Keywords: Tags  AMM Comment, AMM Steel Scrap Conference, Allan Goldstein, AMG Resources Corp., Institute of Scrap Recycling Industries’ Commodities Roundtable Forum, Steel Market Intelligence, John Ambrosia

What a difference a year makes. At AMM’s fifth annual Steel Scrap Conference in Chicago in November last year, much of the talk was about the remarkable run of stability the market had seen during 2011 up until then.

“The past 10 months have been a sea of tranquility in terms of pricing,” Allan Goldstein, president and chief executive officer of AMG Resources Corp., Pittsburgh, told conference attendees. “However, it changed this month and scrap took a tumble. It is always easier to analyze it after the fact, and I believe it is a sharp dip in export demand.” November was the first month last year to experience any significant drop in scrap value, although prices rallied in December.

In January 2011, average scrap prices--a composite of No. 1 heavy melt, No. 1 dealer bundles and shredded delivered to consumers in Chicago, Philadelphia and Pittsburgh--stood at about $462 per gross ton, their highest level since just before the global economic collapse and one of the highest levels in history. The year was marked by a nearly unprecedented level of stability, as prices barely moved more than a few dollars month to month between March and October, leading to the highest average annual scrap price in history.

Although prices barely fluctuated in 2011, this year has been an entirely different story. Scrap prices averaged $468 per ton in January 2012--no year in history had ever started with prices that high--but since then have fallen to around $323 per ton in October.
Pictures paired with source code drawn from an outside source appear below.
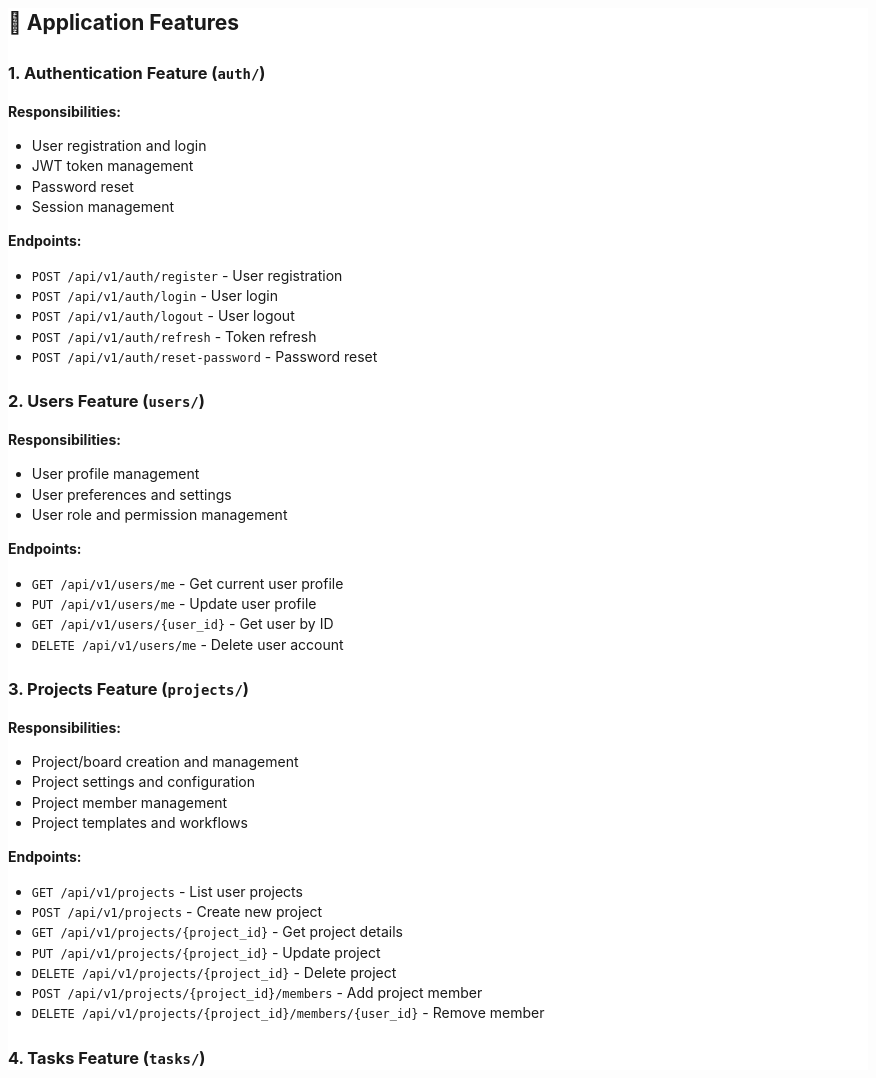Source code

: ## 🚀 Application Features

### 1. Authentication Feature (`auth/`)

**Responsibilities:**

- User registration and login
- JWT token management
- Password reset
- Session management

**Endpoints:**

- `POST /api/v1/auth/register` - User registration
- `POST /api/v1/auth/login` - User login
- `POST /api/v1/auth/logout` - User logout
- `POST /api/v1/auth/refresh` - Token refresh
- `POST /api/v1/auth/reset-password` - Password reset

### 2. Users Feature (`users/`)

**Responsibilities:**

- User profile management
- User preferences and settings
- User role and permission management

**Endpoints:**

- `GET /api/v1/users/me` - Get current user profile
- `PUT /api/v1/users/me` - Update user profile
- `GET /api/v1/users/{user_id}` - Get user by ID
- `DELETE /api/v1/users/me` - Delete user account

### 3. Projects Feature (`projects/`)

**Responsibilities:**

- Project/board creation and management
- Project settings and configuration
- Project member management
- Project templates and workflows

**Endpoints:**

- `GET /api/v1/projects` - List user projects
- `POST /api/v1/projects` - Create new project
- `GET /api/v1/projects/{project_id}` - Get project details
- `PUT /api/v1/projects/{project_id}` - Update project
- `DELETE /api/v1/projects/{project_id}` - Delete project
- `POST /api/v1/projects/{project_id}/members` - Add project member
- `DELETE /api/v1/projects/{project_id}/members/{user_id}` - Remove member

### 4. Tasks Feature (`tasks/`)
At the Institute of Scrap Recycling Industries’ Commodities Roundtable Forum in Chicago in September, many spoke of a changing environment in scrap markets. Michelle Applebaum, managing partner at Chicago-based Steel Market Intelligence, said that “volatility is here to stay,” reflecting an overall disequilibrium in nearly all aspects of the steel industry. Others voiced concerns about scrap’s wild ride.

Goldstein’s words last year were not only descriptive, but prescient. Although overall domestic raw steel output has crept up somewhat during 2012, the ferrous scrap export market has been flat to down. The result has been a scrap market that so far has been defined by volatility.